O único problema de todo o documentário foi um senhor oriental no final, especializado em comportamentos, que disse rindo mais ou menos assim: “Eu não queria admitir, mas eu descobri que a única coisa que pode vai fazer nos atinar que salvar nosso planeta é algo necessário, é o amor. Hippie, não é?”.
Reencontros
July 11, 2009 - No comments yetEscrevendo rápido antes de começar a exposição do 2º Body Art, lá no Ginásio do Verdinho.
Essa última semana foi a semana dos reencontros. Na sexta, no dia 03 rolou o primeiro show de muitos do Projeto Música do Mato. Ele reuniu os cinco – que acabaram virando seis – maiores expoentes da música matogrossense em suas devidas vertentes. Macaco Bong, Ebinho Cardoso, DJ Farinha, Linha Dura, Paulo Monarco e Alexandre Facchini nos jardins do SESC. Foi a chance de rever os agentes desde que voltei de viagem – Pablo Capilé, Thiago Dezan, Lígia Torres e todos os artistas pedreiros da nossa cena, em especial as bandas do Sindicatto. Sem esquecer, claro, a chance de ver Macaco e Linha no palco, duas bandas que eu particularmente gosto muito. Não desmerecendo as outras, que arrebentaram lá também.

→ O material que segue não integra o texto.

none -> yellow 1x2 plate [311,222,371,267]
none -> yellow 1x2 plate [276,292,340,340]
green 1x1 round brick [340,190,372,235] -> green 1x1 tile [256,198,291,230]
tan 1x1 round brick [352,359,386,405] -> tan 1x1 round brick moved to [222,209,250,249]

No sábado seguinte também me encontrei novamente com o MIC. Quando comecei a me envolver mais com o trabalho dentro do Cubo, o MIC foi onde eu mais despendi força de trabalho – excluindo aqui o trabalho da Volume, claro. Um debate super bacana sobre produção de eventos na área da comunicação.

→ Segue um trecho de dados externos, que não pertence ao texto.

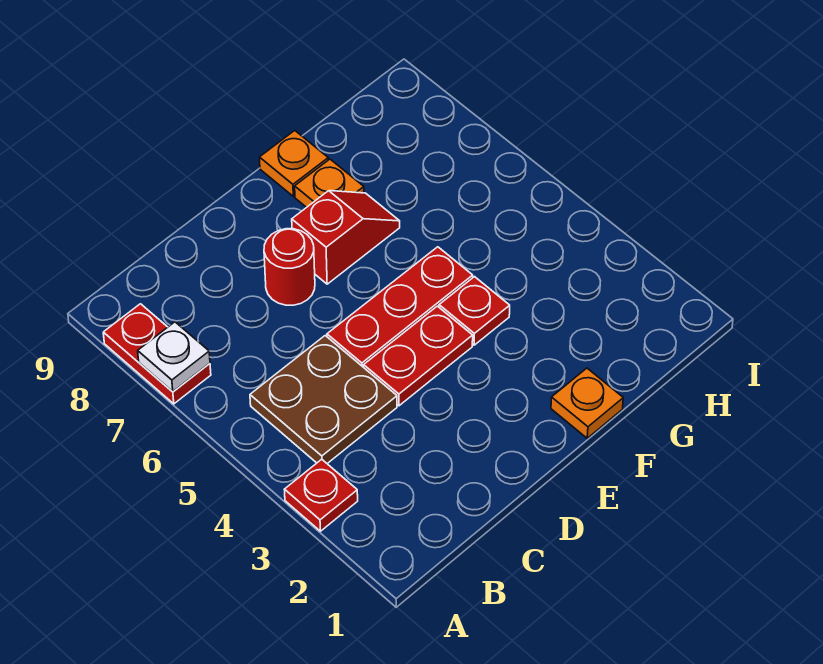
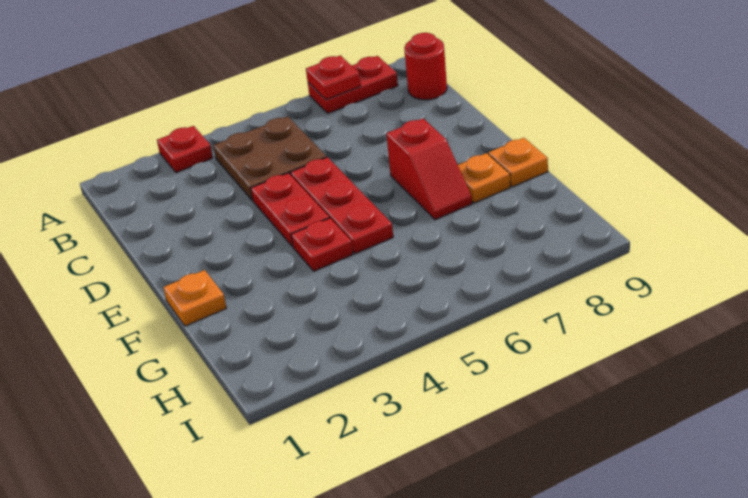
white 1x1 plate [138,322,210,392] -> red 1x1 plate [306,55,361,100]
red 1x1 round brick [264,229,315,305] -> red 1x1 round brick moved to [404,33,447,100]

Foi também a semana do reencontro escolar. Comecei a fazer o malfadado cursinho pré vestibular no CEFET, que agora se chama IFET. Essa troca de nomes me faz sentir (mais ainda) uma velha quadrada, assim como a reforma da língua portuguesa. Agora estou pensando que curso fazer na faculdade. Estou aceitando sugestões, rs.

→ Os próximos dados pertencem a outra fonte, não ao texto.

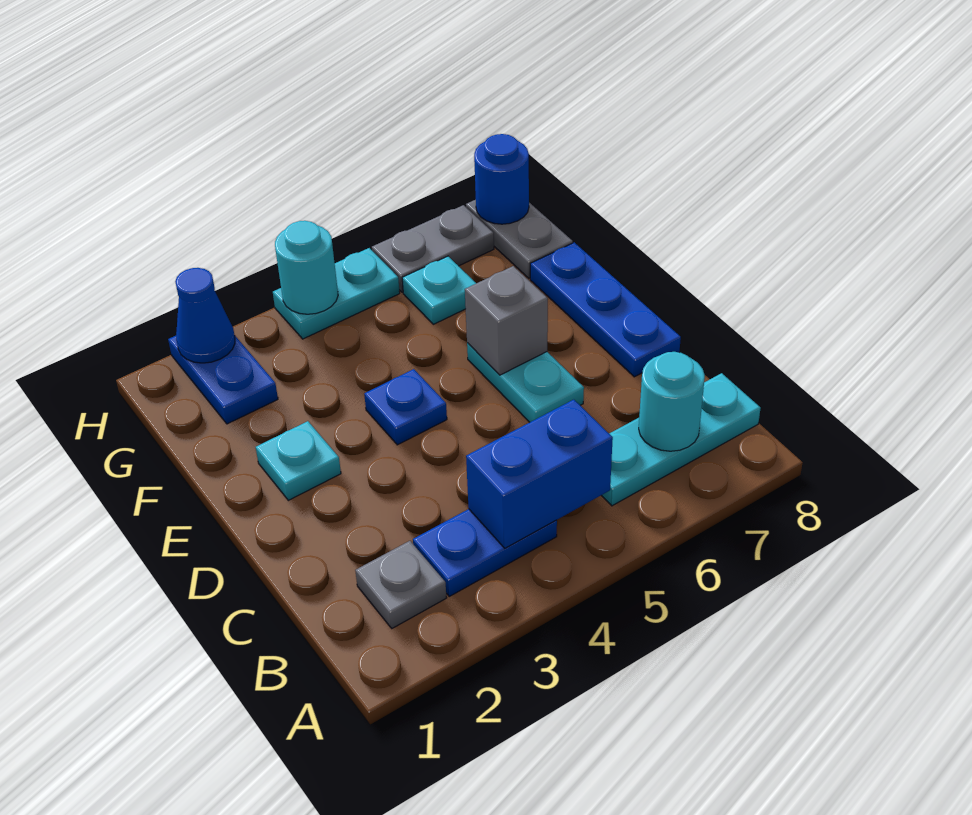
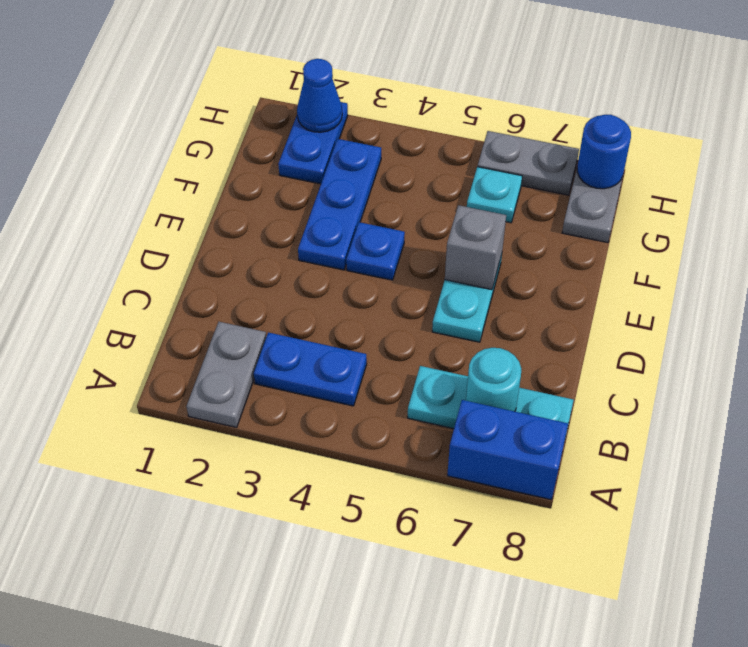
grey 1x1 plate [355,541,447,628] -> grey 1x2 plate [186,322,266,427]
blue 1x2 brick [466,400,613,548] -> blue 1x2 brick moved to [447,400,568,500]
blue 1x3 plate [530,242,681,377] -> blue 1x3 plate moved to [298,139,381,270]
cyan 1x1 plate [256,421,341,500] -> none
cyan 1x2 plate [273,248,400,339] -> none
cyan 1x1 round brick [275,221,338,314] -> none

Nesses últimos dias também me empenhei para fechar a Planilha de Execução da Comunicação do mês de junho, junto com toda a pré da Conveção de Tatuagens e a pós produção do Prêmio Hell City. E justamente nesse evento, um fato me surpreendeu – e me estimulou. Desde que assumi algumas das funções de Assessoria de Imprensa do Cubo, é primeiro evento em que todas as TV’s de que temos contato aceitaram a pauta e estão gravando conosco.
Enfim, acho que é isso. Até a próxima.